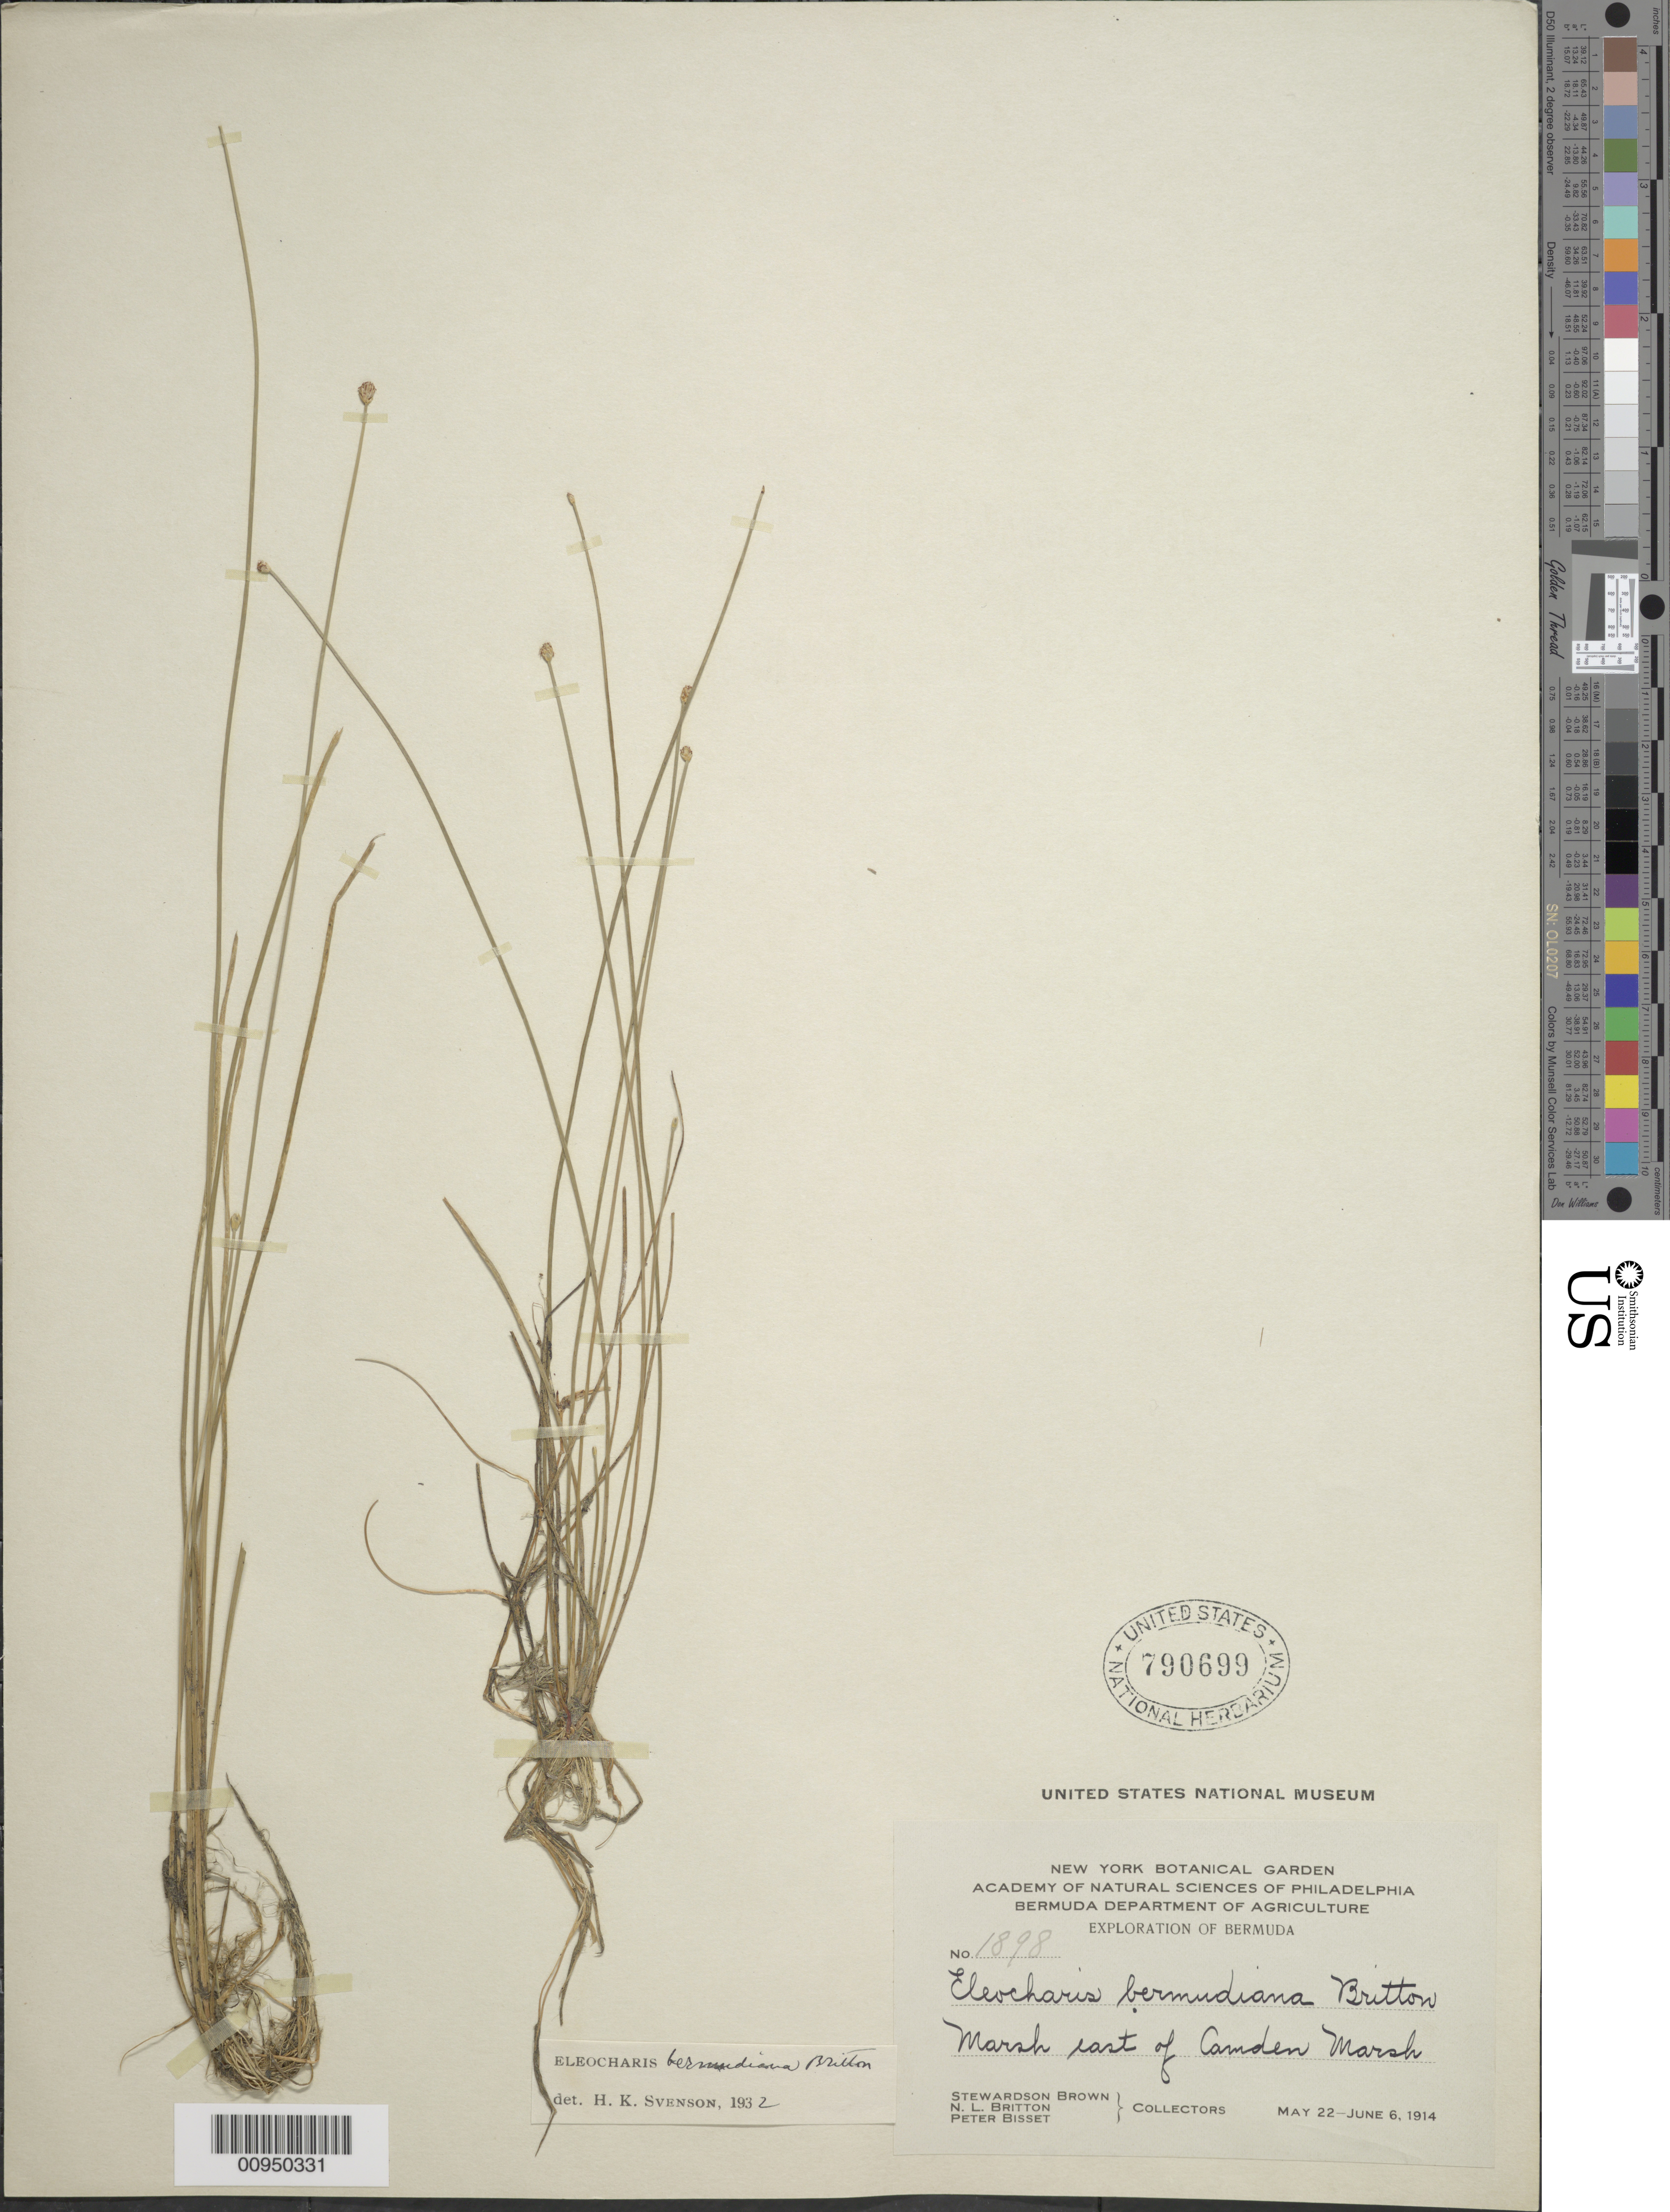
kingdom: Plantae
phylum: Tracheophyta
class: Liliopsida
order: Poales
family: Cyperaceae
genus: Eleocharis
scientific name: Eleocharis albida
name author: Torr.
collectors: S. Brown, N. Britton & P. Bisset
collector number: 1898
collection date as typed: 22 May 1914 to 06 Jun 1914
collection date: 1914-05-22/1914-06-06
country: Bermuda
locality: marsh east of Camden Marsh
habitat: Marsh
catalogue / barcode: US 790699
------------------------------------
_Aim of the exercise_. Please count the lines in the items above that contain the string "collection", matching case exactly, and give only the number.

_Solution to this exercise_. 2